**EXERCISE DIRECTIONS**:
Pictures are not part of the copy; reproduce the remaining data exactly.

|---|

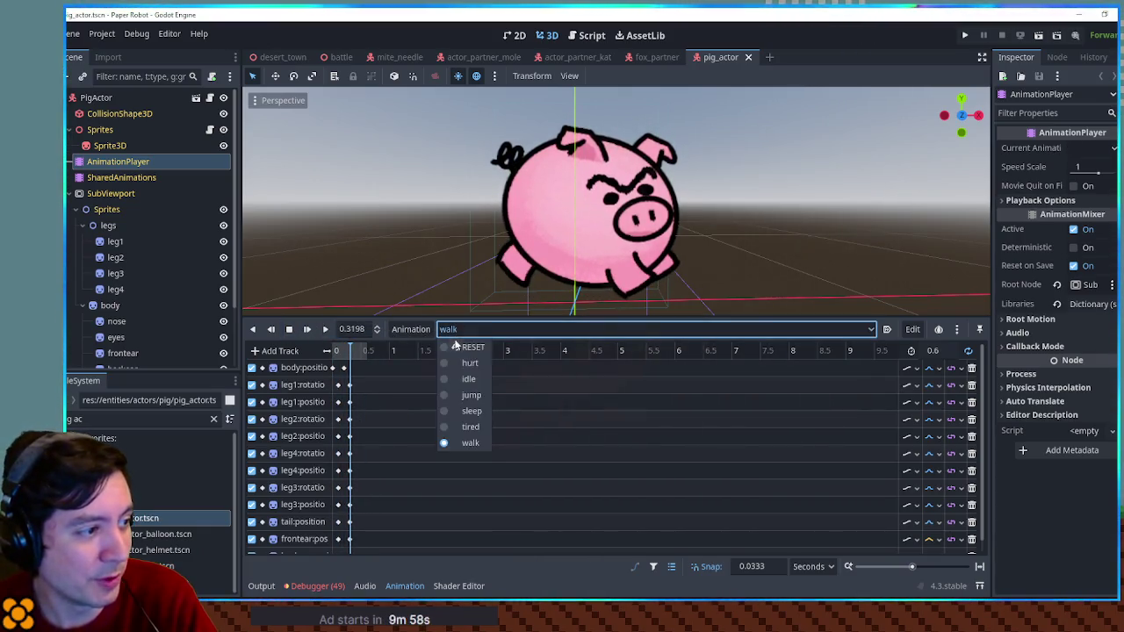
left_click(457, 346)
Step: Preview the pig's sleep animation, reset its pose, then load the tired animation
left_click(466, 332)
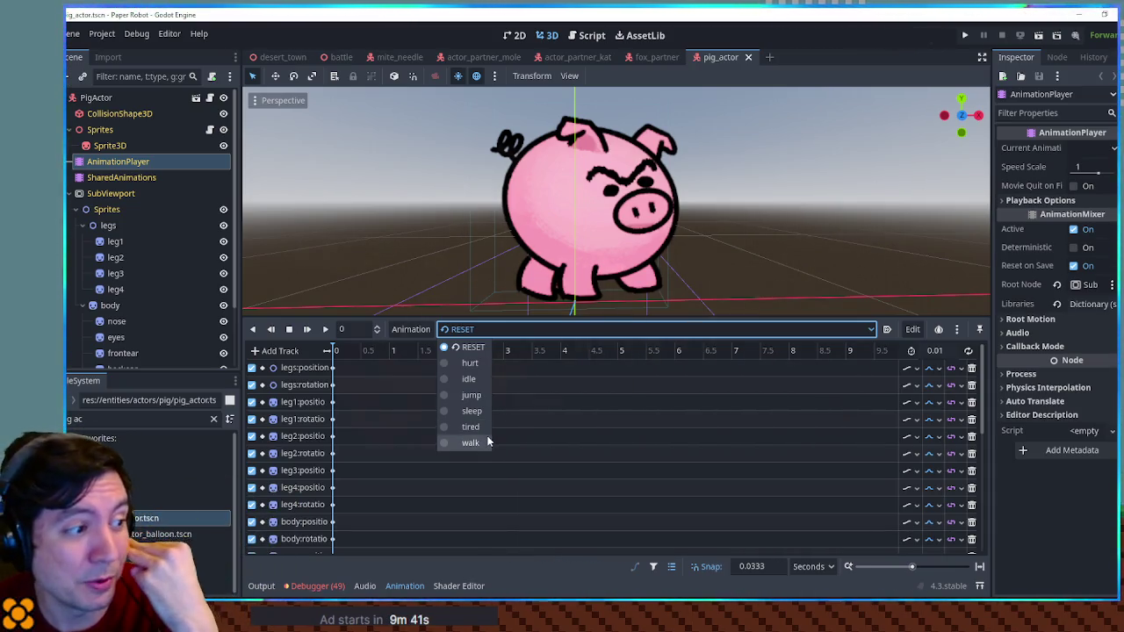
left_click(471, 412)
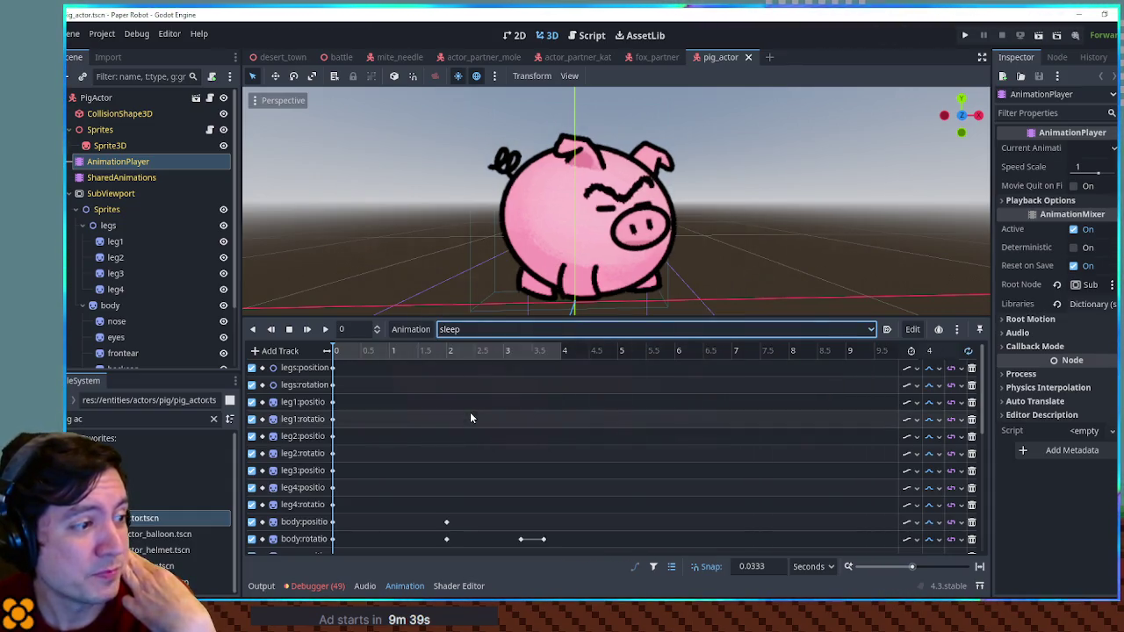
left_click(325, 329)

|---|

**ANSWER SECTION**:
left_click(457, 346)
Step: Preview the pig's sleep animation, reset its pose, then load the tired animation
left_click(466, 332)
left_click(471, 412)
left_click(325, 329)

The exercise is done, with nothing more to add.